The 36th annual “Kennedy Center Honors” celebrates the careers of opera singer Martina Arroyo, jazz man Herbie Hancock, rock and pop star Billy Joel, actress Shirley MacLaine, and rock guitarist Carlos Santana. The special was taped in Washington Sunday night and will air on CBS December 29. Santana was first up and was feted by Harry Belafonte, Juanes, Tom Morrello, Buddy Guy, Sheila E., and Steve Winwood. Arroyo was then honored by Supreme Court Justice Sonia Sotomayor, tenor Joseph Calleja, and soprano Sondra Radvanovsky. Bill O’Reilly introduced the Hancock segment which included Snoop Dogg and Mix Master Mike. Kathy Bates began the MacLaine tribute with Sutton Foster, Patina Miller, and Anna Kendrick performing. The final tribute for Joel featured Tony Bennett, Don Henley, Garth Brooks, and Rufus Wainwright. USA Today.
The Santa Barbara Film Festival taps seven stand-out performers for their Virtuosos Awards. Daniel Bruhl (“Rush“), Adele Exarchopoulos (“Blue is the Warmest Color“), Oscar Isaac (“Inside Llewyn Davis“), Michael B. Jordan (“3Fruitvale Station#”), Jared Leto (“Dallas Buyers Club“), and June Squibb (“Nebraska“) will be honored on February 4. Hitfix.
Carrie Underwood takes to Twitter over the weekend, responding to critics who “slammed” her performance as Maria in NBC’s live production of “The Sound of Music.” She says, “Plain and simple: Mean people need Jesus. They will be in my prayers tonight… 1 Peter 2:1-25.” Just after the special wrapped on Thursday, her prior tweet said, “I couldn’t be more proud. What a tough thing to pull off and we did it! I am so blessed!” New York Daily News.
The British Independent Film Awards choose “Metro Manila” as their Best Picture this weekend. James McAvoy (“Filth”) is Best Actor; Lindsay Duncan (“Le Week-end”) is Best Actress; Ben Mendelsohn (“Starred Up”) is Best Supporting Actor; and Imogene Poots (“The Look of Love”) is Best Supporting Actress. L.A. Times.
The weekend box office after the Thanksgiving holidays “is usually one of the year’s weakest.” Disney’s animated “Frozen” moves into the top slot with $31.6 million. “The Hunger Games: Catching Fire” falls to second place with $27 million. “Out of the Furnace” debuts in third position with a modest $5.3 million. Thompson on Hollywood.
Scott Feinberg interviews Oscar winner Christian Bale about his new roles in awards contenders “American Hustle and “Out of the Furnace.” In the lengthy Q&A, they discuss his experiences as a child actor (working in his first film with Steven Spielberg), his reservations about being famous, and his blockbuster run in the Batman franchise. Hollywood Reporter.

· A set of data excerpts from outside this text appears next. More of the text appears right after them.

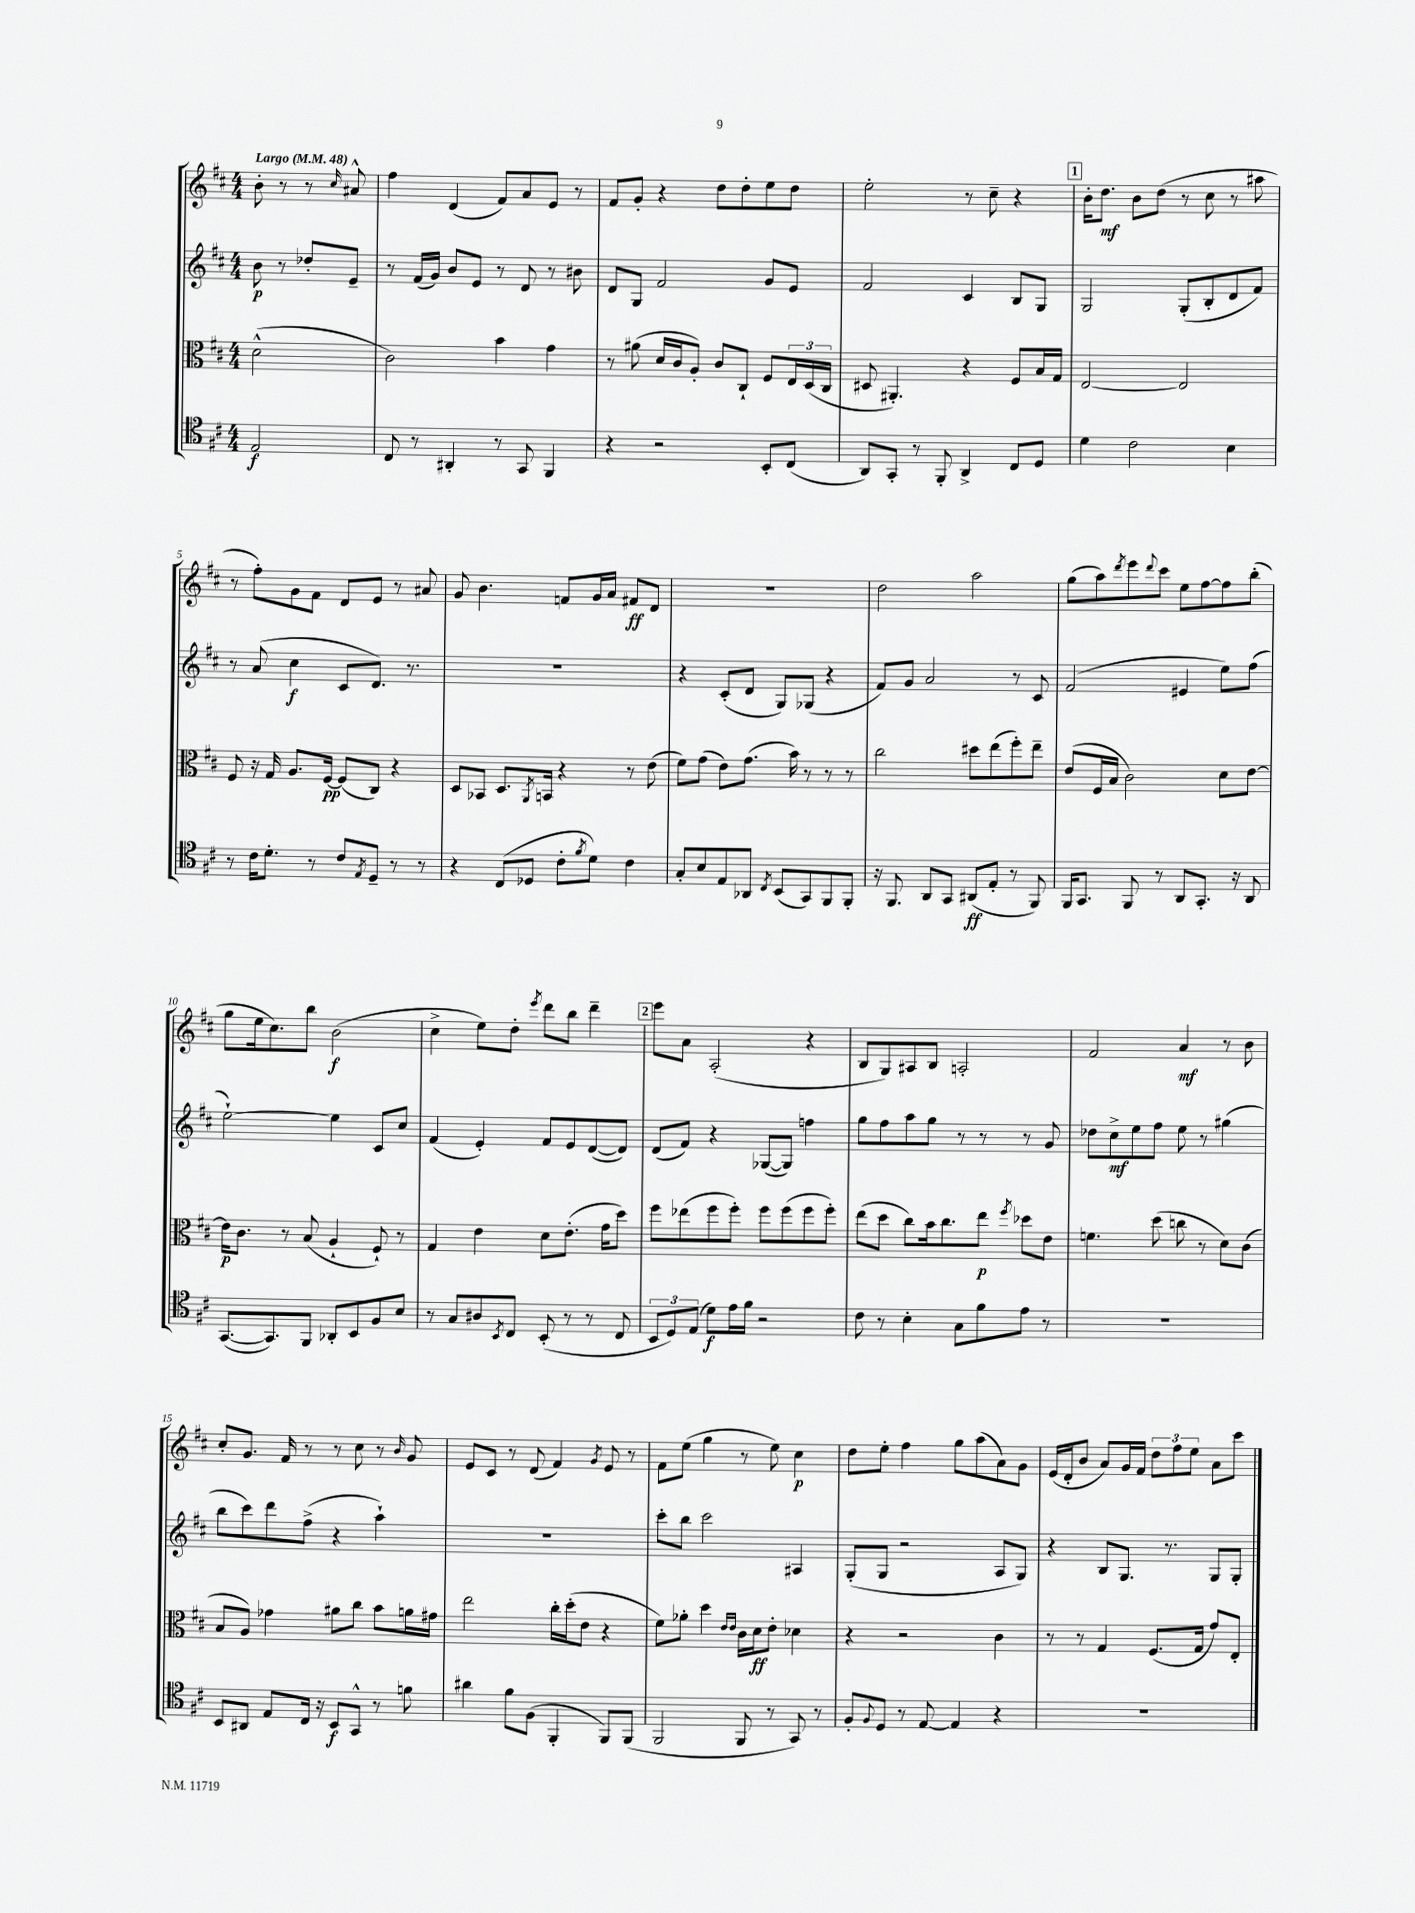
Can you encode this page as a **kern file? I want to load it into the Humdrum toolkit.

**kern	**kern	**kern	**kern
*staff4	*staff3	*staff2	*staff1
*clefC4	*clefC3	*clefG2	*clefG2
*k[f#c#]	*k[f#c#]	*k[f#c#]	*k[f#c#]
*M4/4	*M4/4	*M4/4	*M4/4
*MM48	*MM48	*MM48	*MM48
2E	(2d^^	8b	8b'
.	.	8r	8r
.	.	8dd-'	8r
.	.	.	16qqcc#
.	.	8e~	8a#^^
=	=	=	=
8C#	2c#)	8r	4ff#
8r	.	(16f#	.
.	.	16g)	.
4AA#'	.	8b	(4d
.	.	8e	.
8r	4b	8r	8f#)
8GG	.	8d	8a
4FF#	4g	8r	8e
.	.	8b#	8r
=	=	=	=
4r	8r	8d	8f#
.	(8a#	8G	8g'
2r	16d	2f#	4r
.	16c#	.	.
.	8A')	.	.
.	8c#	.	8dd
.	8C#`	.	8dd'
8BB'	8F#	8g	8ee
(8C#	24E	8e	8dd
.	(24D	.	.
.	24C#	.	.
=	=	=	=
8AA)	8D#	2f#	2ee'
8GG'	4.AA#')	.	.
8r	.	.	.
8FF#'	.	.	.
4AA^	4r	4c#	8r
.	.	.	8cc#~
8C#	8F#	8B	4r
8D	16B	8G	.
.	16G	.	.
=	=	=	=
4d	[2E	2G	16b'
.	.	.	8.dd
2c#	.	.	8b
.	.	.	(8dd
.	2E]	(8G'	8r
.	.	8B'	8cc#
4B	.	8d	8r
.	.	8f#)	8aa#
=	=	=	=
8r	8F#	8r	8r
16c#	16r	(8a	8ff#')
8.d'	16G	.	.
.	8.A	4cc#	8g
8r	.	.	8f#
.	[16F#	.	.
8c#	(8F#]	8c#	8d
8qE	.	.	.
8D~	8C#)	8.d)	8e
8r	4r	.	8r
.	.	8.r	.
8r	.	.	8a#
=	=	=	=
4r	8D	1r	8g
.	8BB-	.	4.b
(8C#	8.D	.	.
8D-	.	.	.
.	8qAA	.	.
.	16BB	.	.
8c#'	4r	.	8f
8qf#	.	.	.
8d)	.	.	16g
.	.	.	16a
4c#	8r	.	8f#
.	(8e	.	8d
=	=	=	=
8G'	8f#)	4r	1r
8B	(8g	.	.
8E	8e)	(8c#'	.
8AA-	(8.g	8d	.
8qC#	.	.	.
(8BB	.	8G)	.
.	16b)	.	.
8GG)	8r	(8G-	.
8FF#	8r	4r	.
8FF#'	8r	.	.
=	=	=	=
16r	2cc#	8f#)	2dd
8.FF#	.	.	.
.	.	8g	.
8AA	.	2a	.
8GG	.	.	.
(8AA#	8dd#	.	2aa
8E'	(8ee	.	.
8r	8ff#')	8r	.
8FF#)	8ee~	8c#	.
=	=	=	=
16FF#	(8e	(2f#	(8gg
8.GG	.	.	.
.	16F#	.	8aa)
.	16B	.	.
.	.	.	8qddd
8FF#	2c#)	.	8eee
.	.	.	8qqddd
8r	.	.	8ccc#
8AA	.	4e#	8ee
8.GG'	.	.	[8ff#
.	8d	8ee)	8ff#]
16r	.	.	.
8AA	[8e	(8ff#	(8bb'
=	=	=	=
([8.GG	16e]	[2ee`)	8gg
.	8.c#	.	.
.	.	.	16ee
8.GG])	.	.	8.cc#)
.	8r	.	.
8FF#	(8B	.	8bb
8AA-'	4A`	4ee]	(2b
8BB	.	.	.
8F#	8F#`)	8c#	.
8B	8r	8cc#	.
=	=	=	=
8r	4G	(4f#	4cc#^
8G	.	.	.
8A#	4e	4e')	8ee)
8qBB	.	.	.
8C#	.	.	8dd'
.	.	.	8qeee
(8BB'	8d	8f#	8ddd
8r	(8.e'	8e	8bb
8r	.	([8d	4ddd~
.	16g	.	.
8C#	8dd)	8d])	.
=	=	=	=
12BB	8ff#	(8d	8eee
12D)	.	.	.
.	(8ee-	8f#)	8a
(12E	.	.	.
8d)	8ff#	4r	(2A'
16e	8ff#')	.	.
16f#	.	.	.
2r	8ff#	([8G-	.
.	(8ff#	8G-])	.
.	8ff#	4ff	4r
.	8ff#')	.	.
=	=	=	=
8c#	(8ee	8gg	8B
8r	8dd	8ff#	8G)
4B'	8cc#)	8aa	8A#
.	16b	8gg	8B
.	8.cc#	.	.
8G	.	8r	2A'
8f#	8ee	8r	.
.	8qff#	.	.
8e	8dd-	8r	.
8r	8e	8g	.
=	=	=	=
1r	4.f	8dd-	2f#
.	.	8cc#^	.
.	.	8ee	.
.	(8dd	8ff#	.
.	8cc	8ee	4a
.	8r	8r	.
.	8d)	(4gg#	8r
.	(8c#	.	8b
=	=	=	=
8BB	8B	8bb	8cc#'
8AA#	8A)	8ccc#)	8.g
8E	4g-	8ddd	.
.	.	.	16f#
16C#	.	(8ff#^	8r
16r	.	.	.
8BB	8a#	4r	8r
8GG^^	8cc#	.	8cc#
8r	8b	4aa`)	8r
.	.	.	16qqb
8f	16a	.	8g
.	16g#	.	.
=	=	=	=
4a#	2ee	1r	8e
.	.	.	8c#
8f#	.	.	8r
(8F#	.	.	(8d
4FF#'	16cc#'	.	4f#)
.	(16dd'	.	.
.	8e	.	.
.	.	.	8qg
8FF#)	4r	.	8e
(8FF#	.	.	8r
=	=	=	=
2FF#	8f#)	8ccc#'	8f#
.	8a-'	8bb	(8ee
.	4dd	2ccc#	4gg
.	16qqe	.	.
.	16qqe	.	.
8FF#	16c#	.	8r
.	16d	.	.
8r	8e'	.	8ee)
8GG)	4d-	4A#	4cc#
8r	.	.	.
=	=	=	=
8F#'	4r	(8G'	8dd
8qqF#	.	.	.
8D	.	8G	8ee'
8r	2r	2r	4ff#
[8E	.	.	.
4E]	.	.	8gg
.	.	.	(8aa
4r	4c#	8A	8a)
.	.	8G)	8g
=	=	=	=
1r	8r	4r	(16e
.	.	.	16d'
.	8r	.	8b
.	4G	8B	8a)
.	.	8.G	16g
.	.	.	16f#
.	(8.F#	.	12dd
.	.	8.r	.
.	.	.	12ff#
.	.	.	12ee
.	16G	.	.
.	8g)	8G	8a
.	8E'	8G'	8ccc#
==	==	==	==
*-	*-	*-	*-
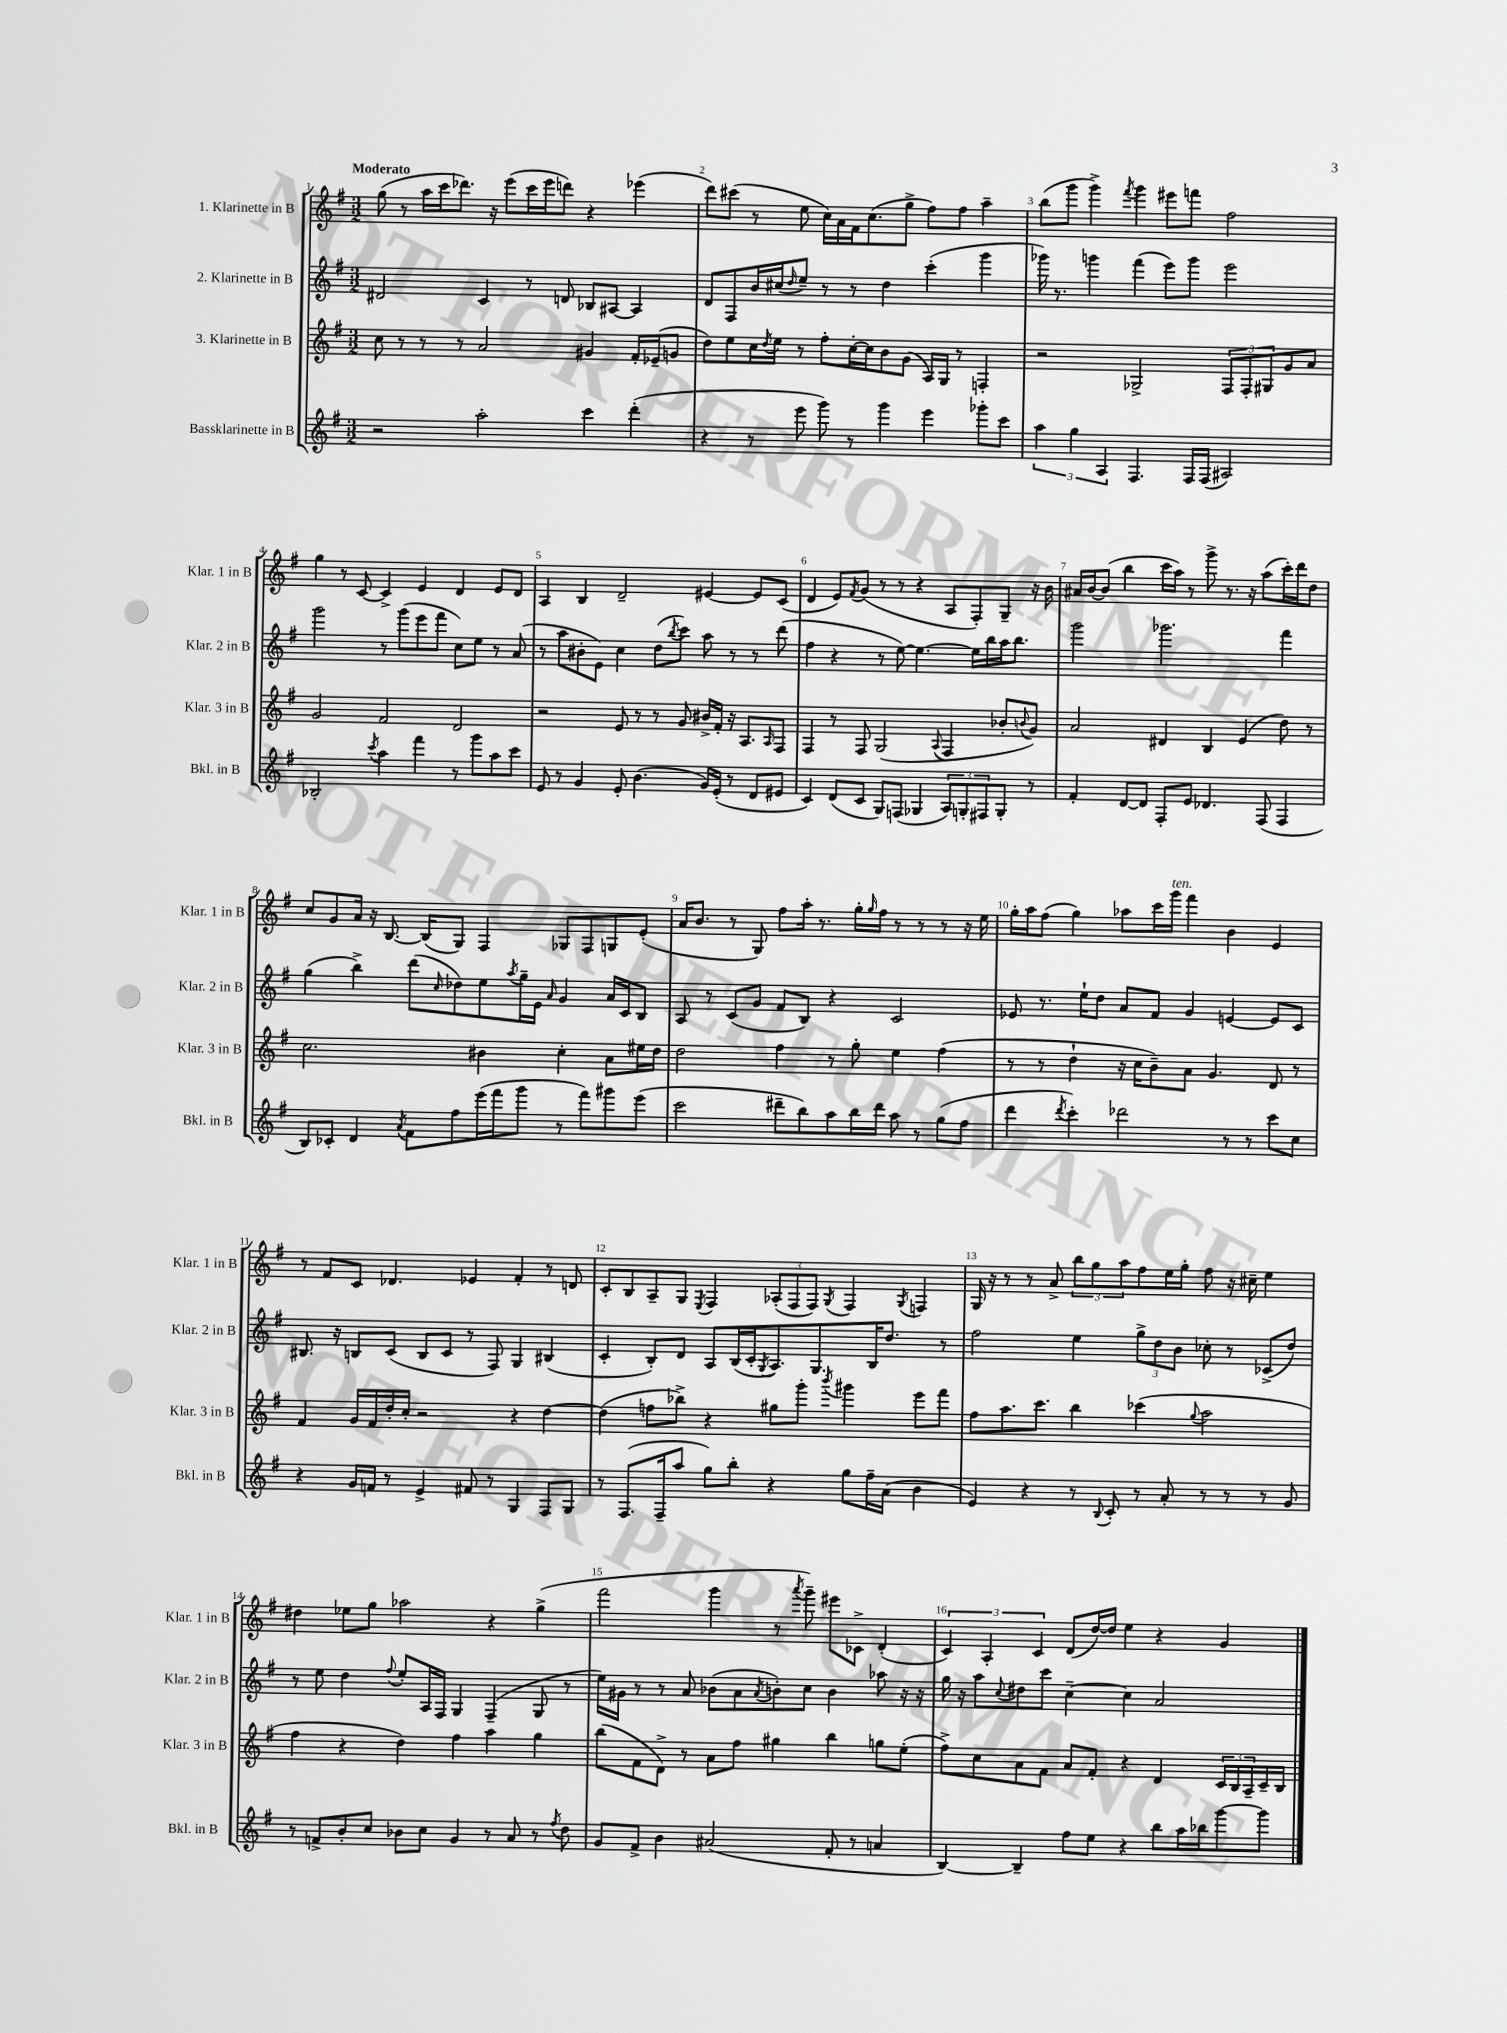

New HBO documentary “Six by Sondheim” focuses on six songs written by Broadway legend Stephen Sondheim. Airing Monday night, the project was the brainchild of conductor James Lapine and writer Frank Rich. The 83-year-old Sondheim has won an Oscar and multiple Tony and Grammy Awards. He says, “I’m aware that the people who like my work are expecting so much. It’s very hard at my age. You’re getting public accolades, being reminded how people have praised you – and criticized you. You have to try to forget all that, because it can be paralyzing.” USA Today.
Tom Shaw looks at the ratings decline for the Fox network and wonders if several of their programs might be cancelled? He gives the worst prospects to new show “Almost Human” from producer J.J. Abrams. Also on the possible cut list are “Brooklyn Nine-Nine” (Andy Samberg), “Dads” (Seth Green), and “The Mindy Project” (Mindy Kaling). TV by the Numbers.
On this weekend’s “Saturday Night Live,” host Paul Rudd brings on his “Anchorman 2” co-stars as surprise guests. In the opening monologue, Will Ferrell, Steve Carell, and David Koechner join Rudd in a battle of the bands against teen sensations One Direction. Huffington Post.